IBS is a big one so let us talk about just briefly IBS and endometriosis. Just listen to these definitions for a moment if you would. Endometriosis results from endometrial tissue that is now growing outside the uterus, which is causing pelvic pain and alteration in GI and urinary symptoms. While IBS, or spastic colon if you will, is a symptom based diagnosis, chronic pain, bloating, alteration of bowel habits. It has no organic cause and historically is a diagnosis of exclusion, meaning when all other tests are negative this is sort of what they infer. But I want you to look briefly at the similarities here because there really are a lot of them. Abdominal/pelvic pain, constipation, bloating and flatulence, fatigue, body, back and leg in pain, nausea, vomiting, urinary urgency, frequency, retention, rectal pain and pressure; also, a sensation of having an incomplete bowel movement and painful intercourse. The one main difference that makes endometriosis unique is that it is cyclical. In that I mean women that have these symptoms are more likely to report them being worse on or around their menses. In addition, endometriosis patients also can have complications; infertility, miscarriage and ectopic pregnancies that obviously IBS patients do not have.

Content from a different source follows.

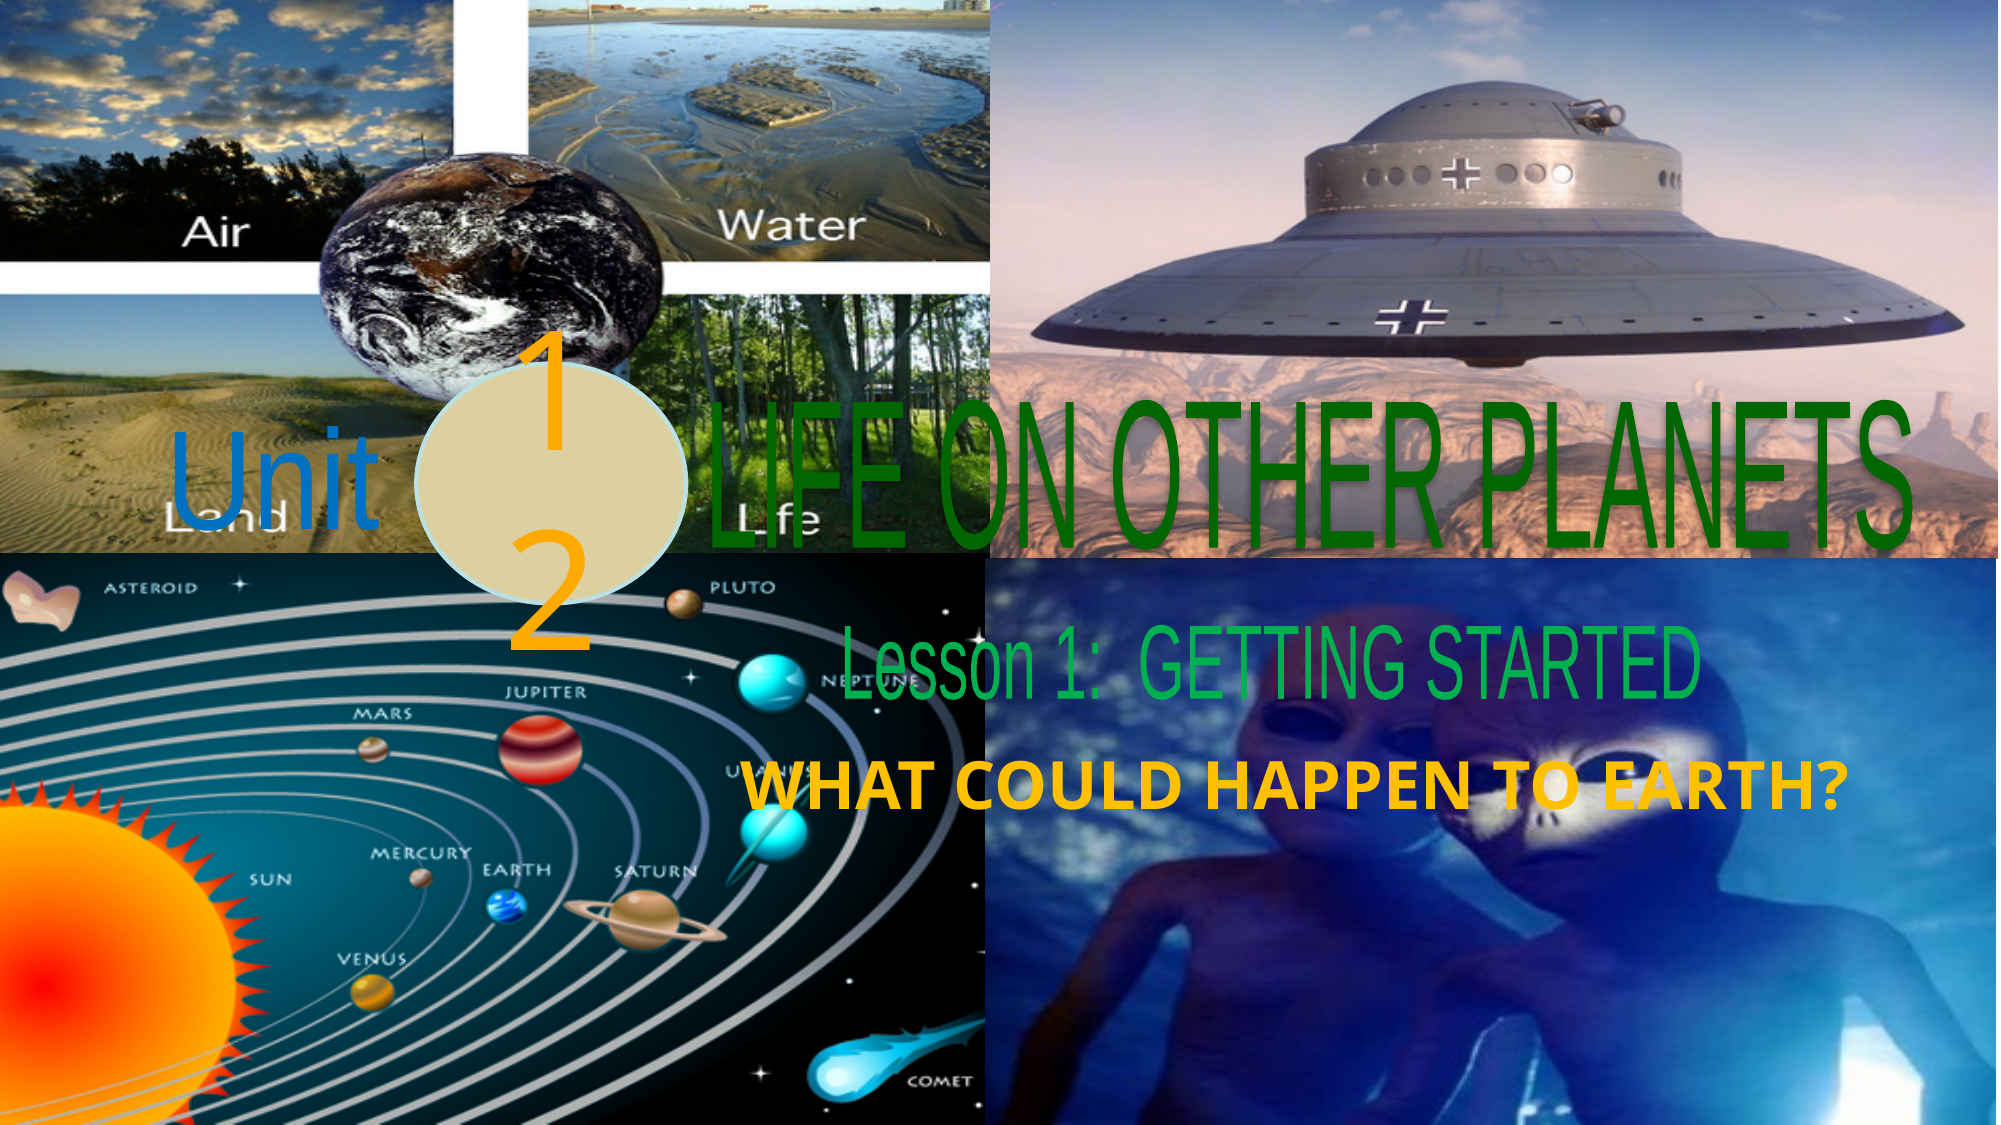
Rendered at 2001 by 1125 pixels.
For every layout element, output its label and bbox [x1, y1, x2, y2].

But the problem with this is what I said before, which is as the disease progresses women tend to have those symptoms not just around their period but at different times during the month, or maybe all the time. It becomes less and less obvious that it is cyclical. Hence, you get the diagnosis of IBS all the time.

 

You can see how someone could mistake the two. However, a good clinician, even if they are thinking IBS, should really still have endometriosis on the radar, especially if a woman is having bad periods. But unfortunately, that is not the case all the time.

 

But I have to say as someone who suffered for a very, very long time; even with all this confusion and misconception we have made a lot of headway. There is really much more awareness today than ever before, certainly more than when I was in my 20s. But diagnosis can be difficult. We are not asking you to diagnose but rather just to consider. Consider endometriosis when you are talking to these young women. We recognize that can also be very difficult.

 

Tracey is going to talk with you now about some of the assessment skills that we have come up with in order to help you do that. Thank you.